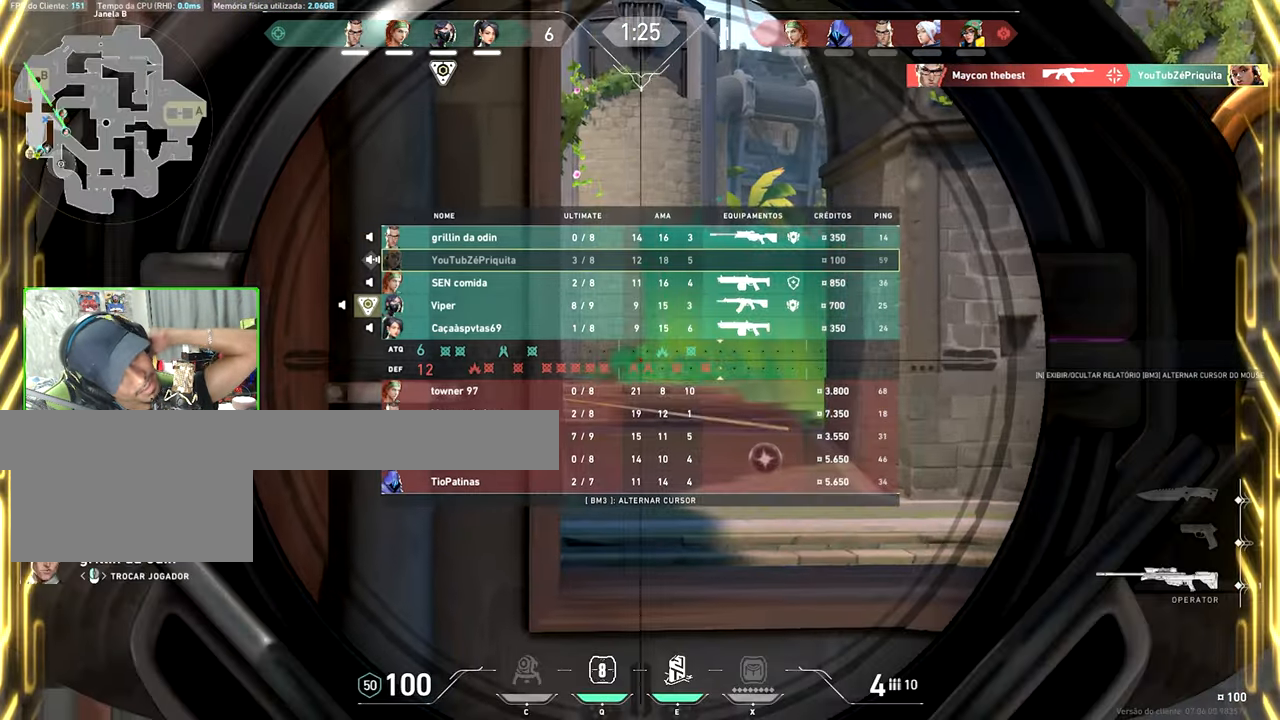
{"keys": ["tab"], "mouse": [], "events": [[100, "tab", "up"], [133, "v", "up"], [333, "tab", "down"]]}
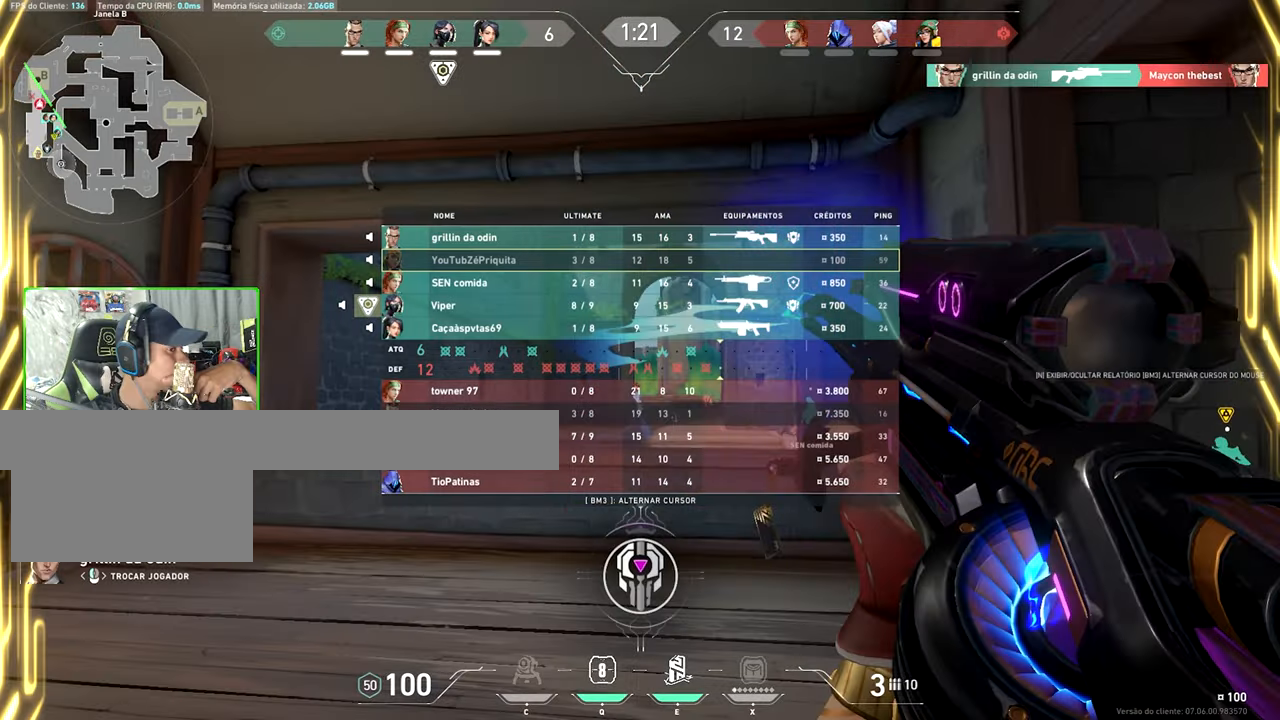
{"keys": ["tab"], "mouse": [], "events": []}
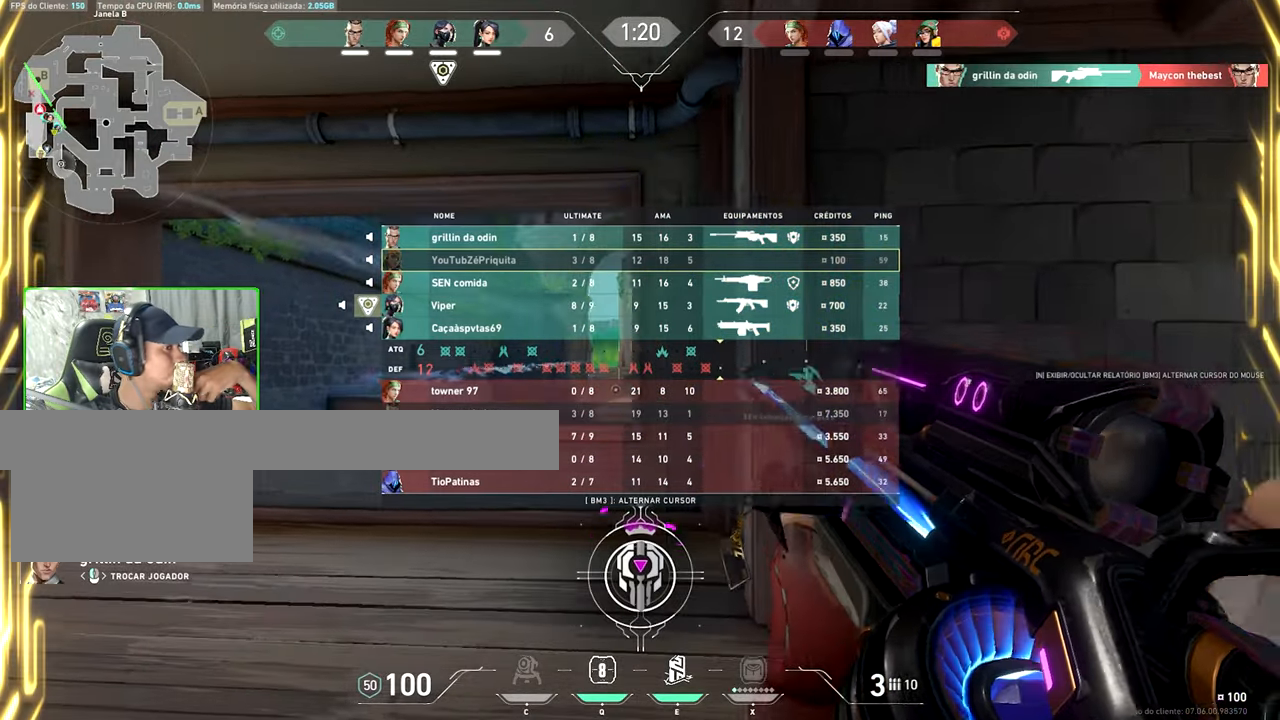
{"keys": ["tab"], "mouse": [], "events": []}
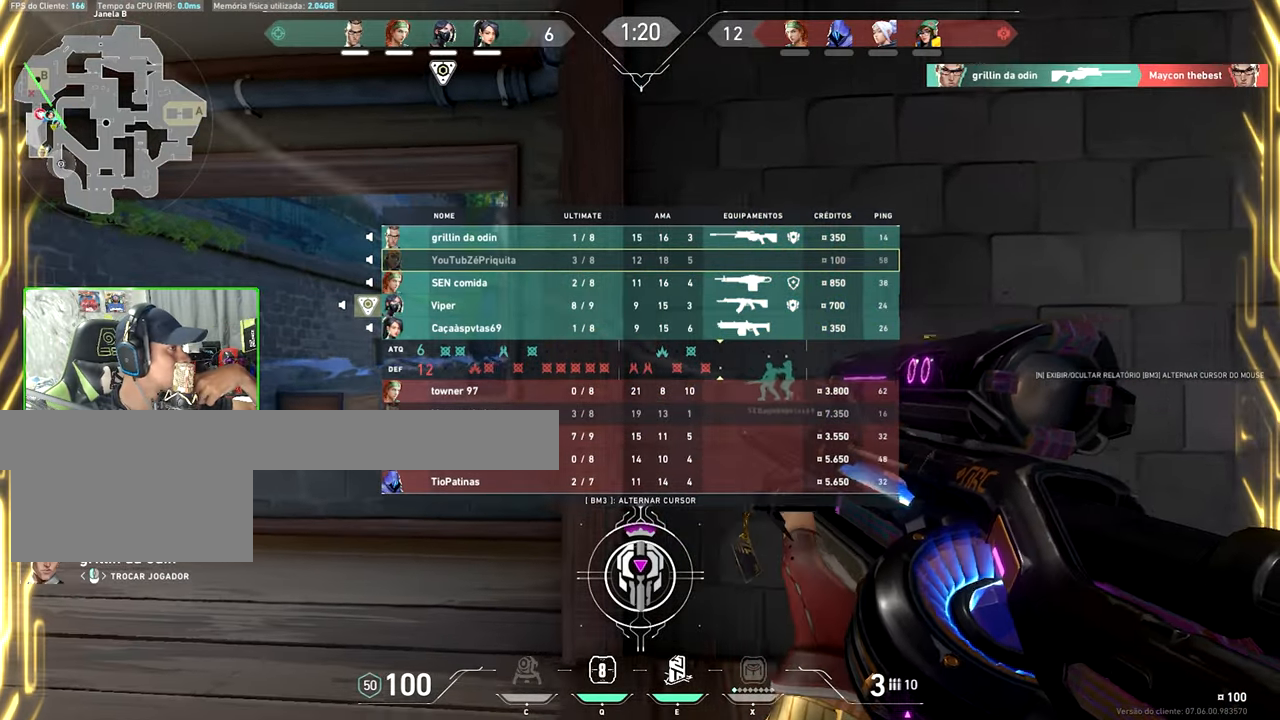
{"keys": [], "mouse": [], "events": [[116, "tab", "up"]]}
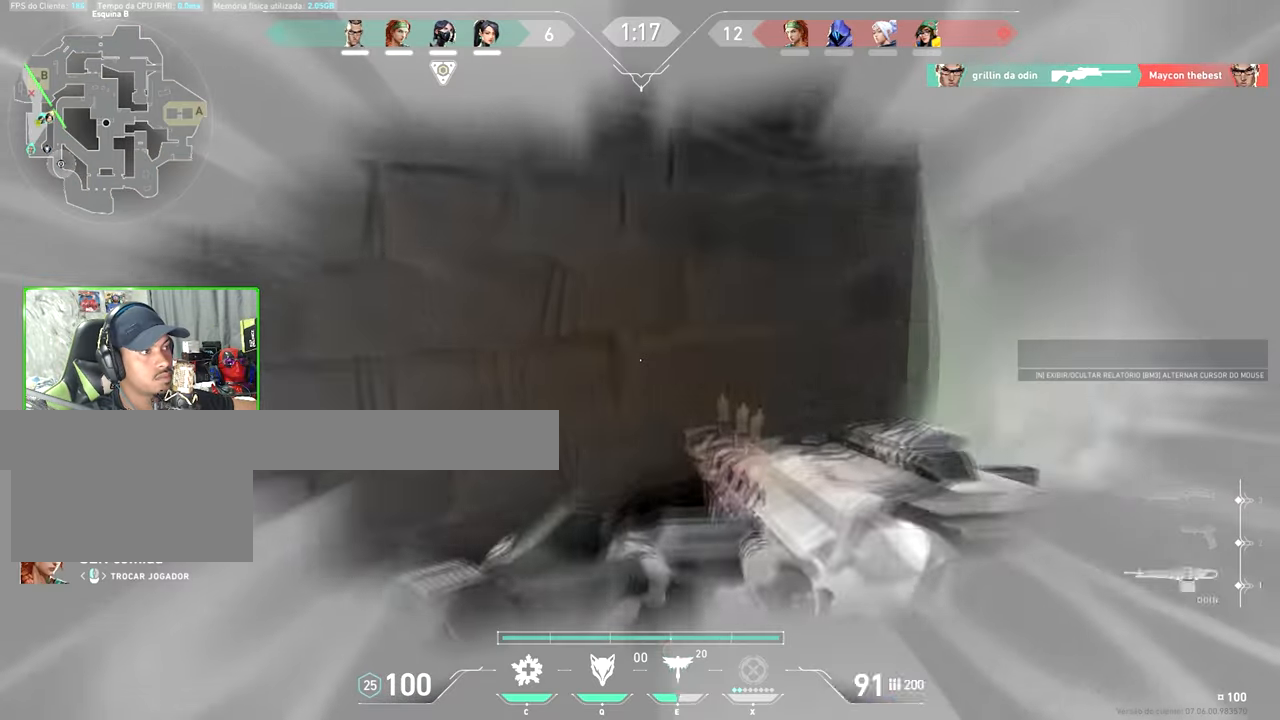
{"keys": [], "mouse": [], "events": []}
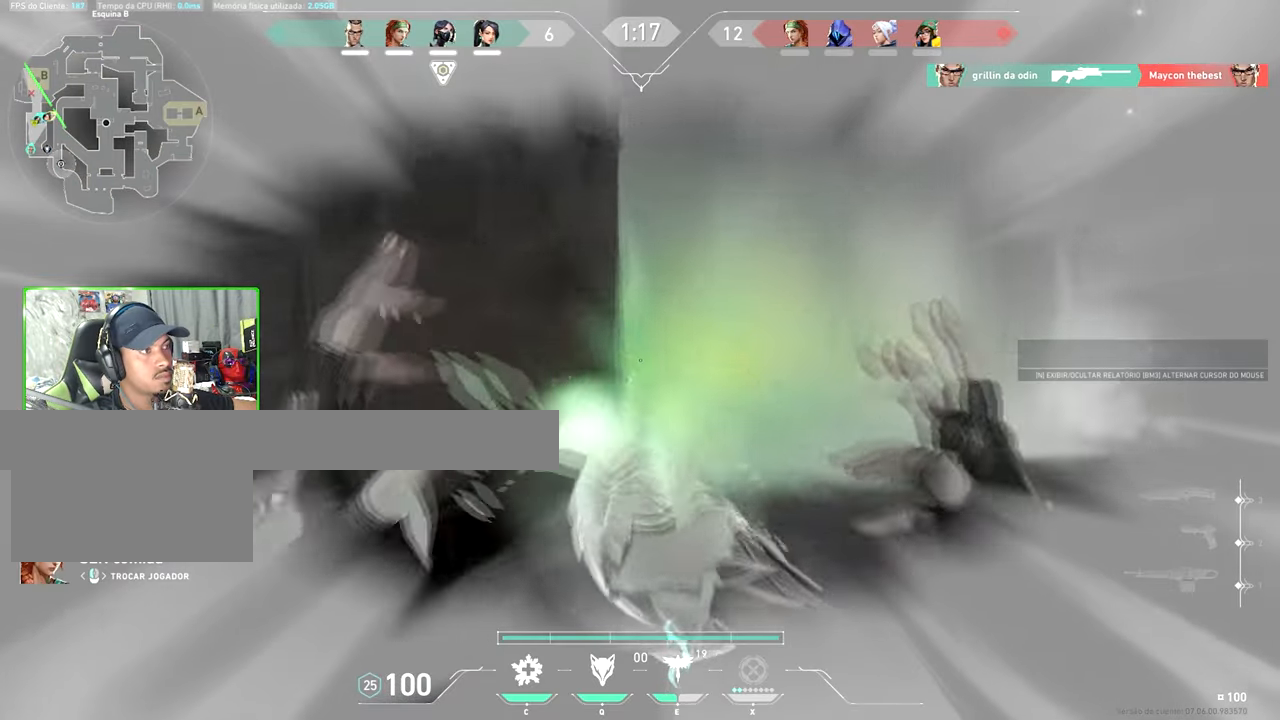
{"keys": [], "mouse": [], "events": []}
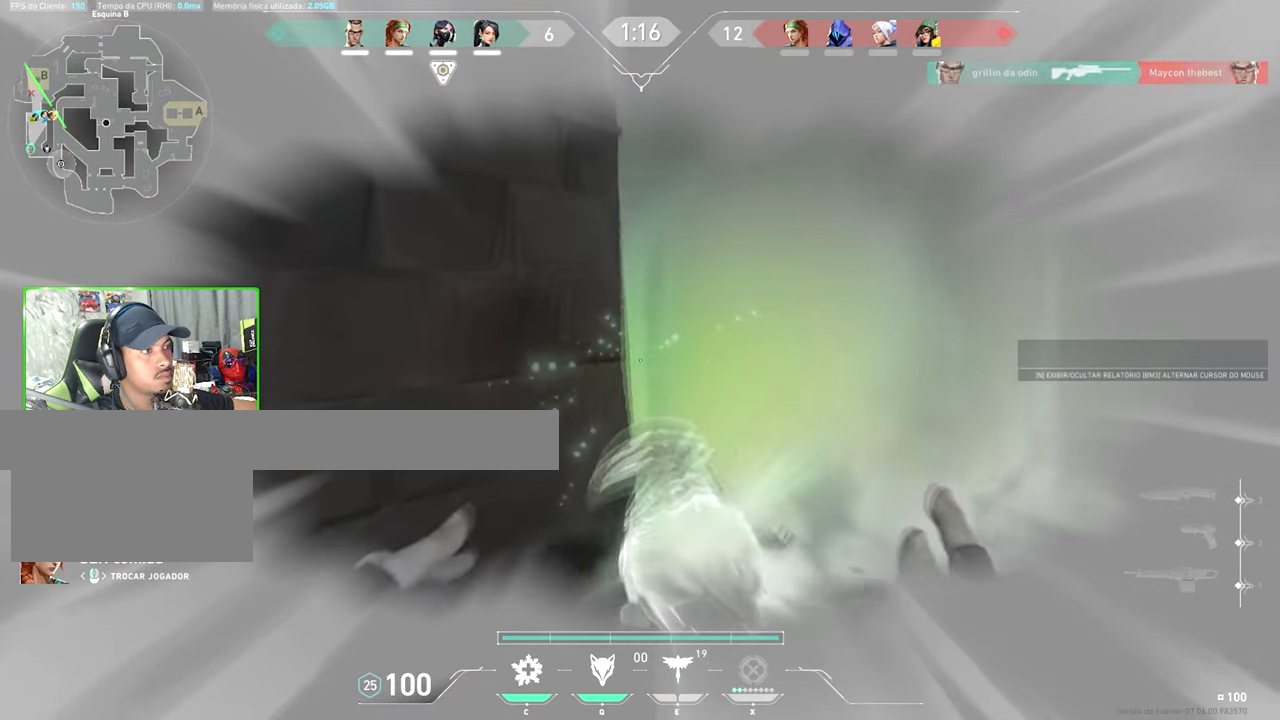
{"keys": [], "mouse": [], "events": []}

****************************************

WHAT YOU ARE ASKED TO DO = Retype the whole listing word for word. Skip the pictures.

TASK ANSWER =
{"keys": ["tab"], "mouse": [], "events": [[100, "tab", "up"], [133, "v", "up"], [333, "tab", "down"]]}
{"keys": ["tab"], "mouse": [], "events": []}
{"keys": ["tab"], "mouse": [], "events": []}
{"keys": [], "mouse": [], "events": [[116, "tab", "up"]]}
{"keys": [], "mouse": [], "events": []}
{"keys": [], "mouse": [], "events": []}
{"keys": [], "mouse": [], "events": []}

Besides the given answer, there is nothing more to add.